Prime Minister Sanae Takaichi faces a difficult challenge in maintaining the quality of the country's medical and nursing care services while lowering related expenses, amid an aging population.

Japan Innovation Party, the new coalition partner to Takaichi's ruling Liberal Democratic Party, has called for lowering social security premiums for working people. But this requires reforms that are expected to increase the burden on society, including the elderly, as a whole.

Since medical and nursing care services are offered at fixed prices set by the state, many service providers are struggling to cope with rapid inflation and are operating at a loss.

Takaichi told a news conference soon after her election as LDP president that she is considering support for medical and nursing care businesses with funds from a possible supplementary budget.

Her comments signaled that official prices for medical and nursing care services will be raised earlier than planned.
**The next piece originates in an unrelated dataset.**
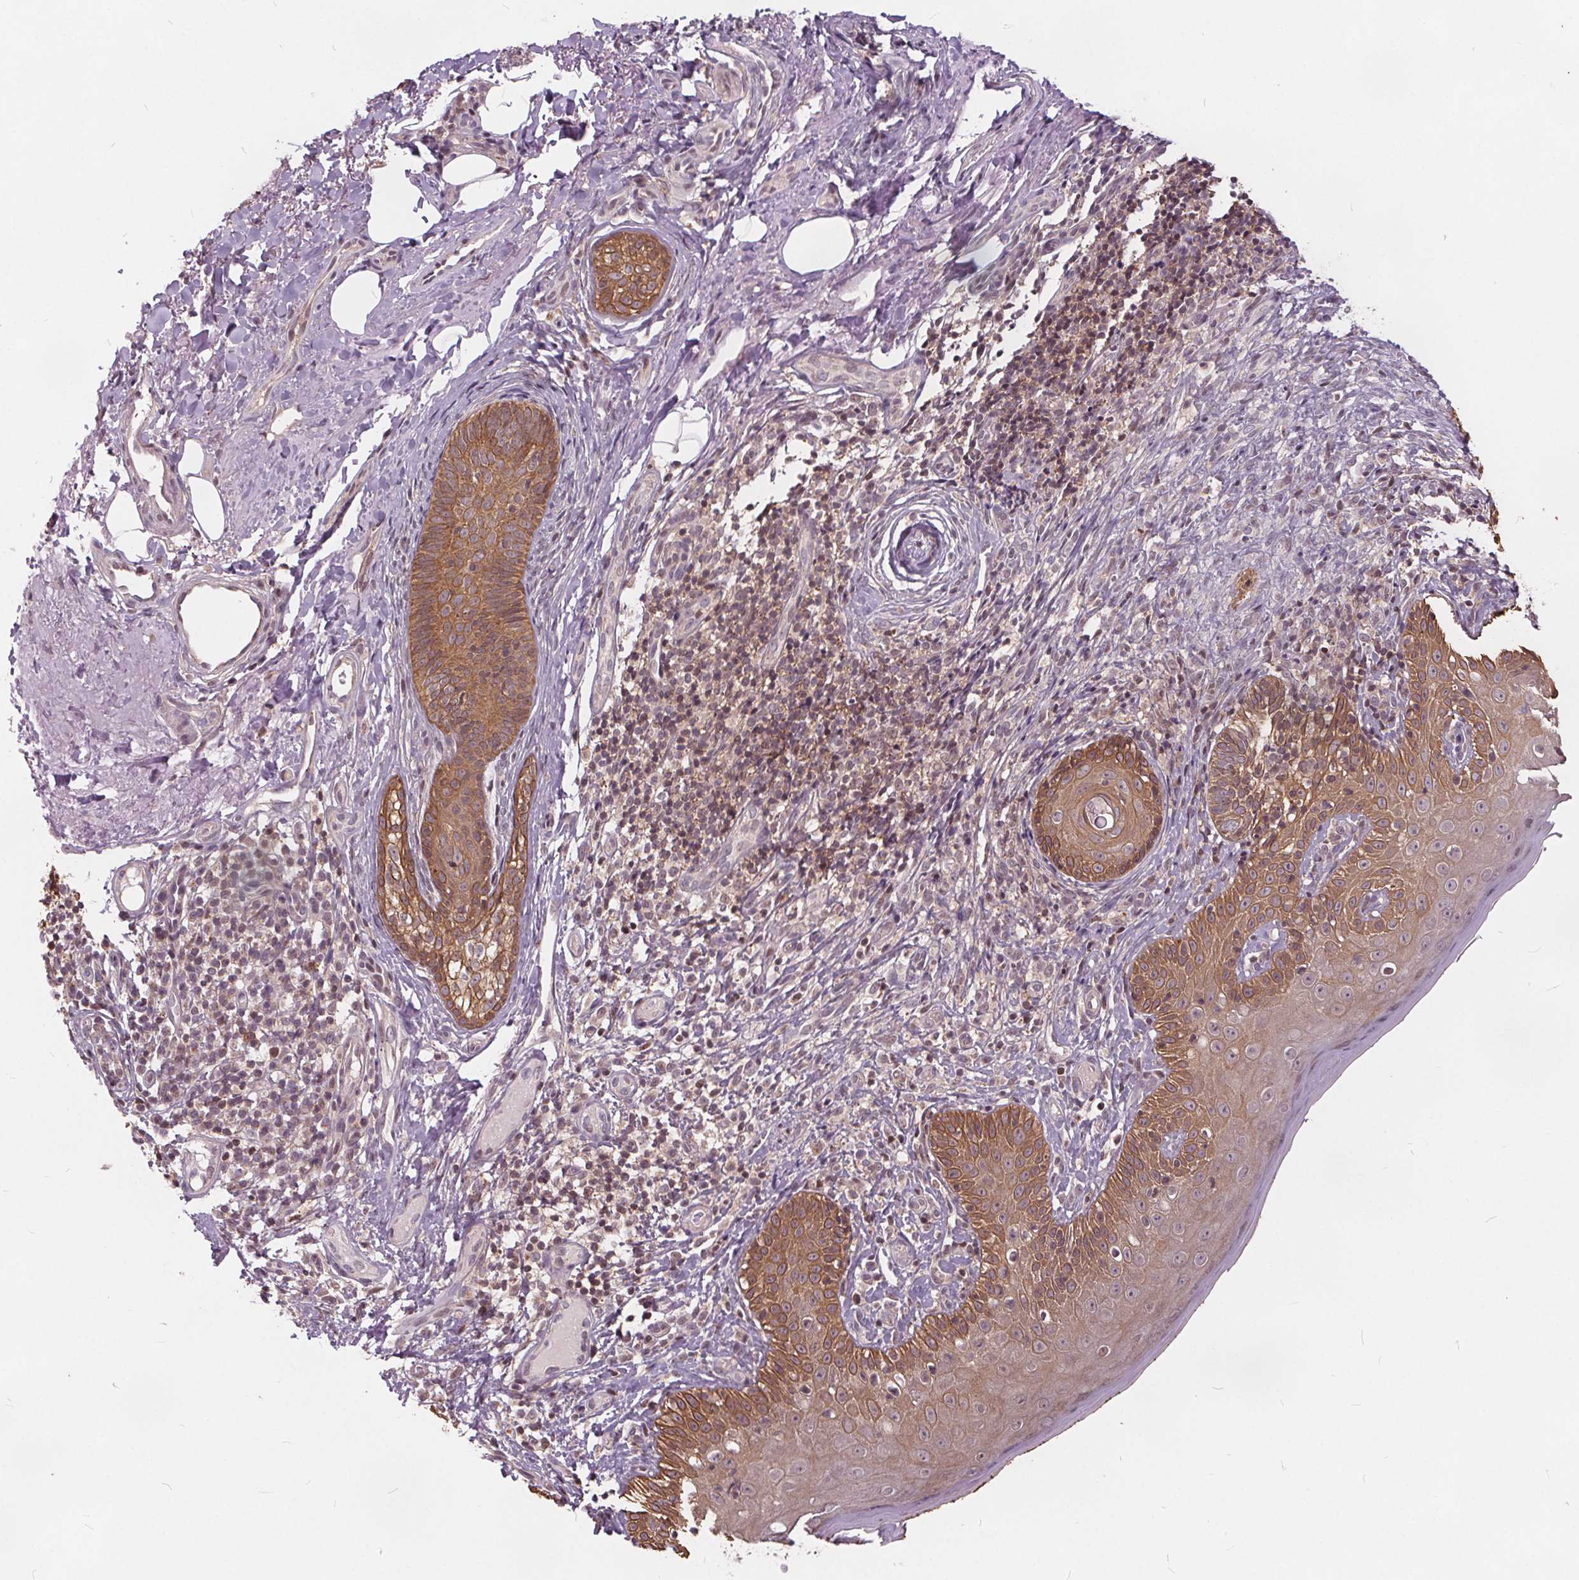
{"staining": {"intensity": "moderate", "quantity": ">75%", "location": "cytoplasmic/membranous"}, "tissue": "skin cancer", "cell_type": "Tumor cells", "image_type": "cancer", "snomed": [{"axis": "morphology", "description": "Normal tissue, NOS"}, {"axis": "morphology", "description": "Basal cell carcinoma"}, {"axis": "topography", "description": "Skin"}], "caption": "Immunohistochemistry (IHC) histopathology image of basal cell carcinoma (skin) stained for a protein (brown), which displays medium levels of moderate cytoplasmic/membranous positivity in approximately >75% of tumor cells.", "gene": "HIF1AN", "patient": {"sex": "male", "age": 68}}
But this aid to service providers is expected to result in higher insurance premiums and out-of-pocket payments by users.

JIP, also called Nippon Ishin no Kai, has called for lowering insurance premiums for working people by ¥60,000 ($394) per person per year, by reducing national medical care expenditures by over ¥4 trillion from the current level of nearly ¥50 trillion.

The LDP and JIP agreed in their coalition deal signed Monday to aim to stem the rise of premiums for working people and eventually to lower them. But the deal did not include numerical targets, and it remains to be seen if JIP's demands will be met.

JIP has demanded that prescription medicines similar to over-the-counter drugs be excluded from insurance coverage. But the Japan Medical Association, a major supporter of the LDP, has opposed this.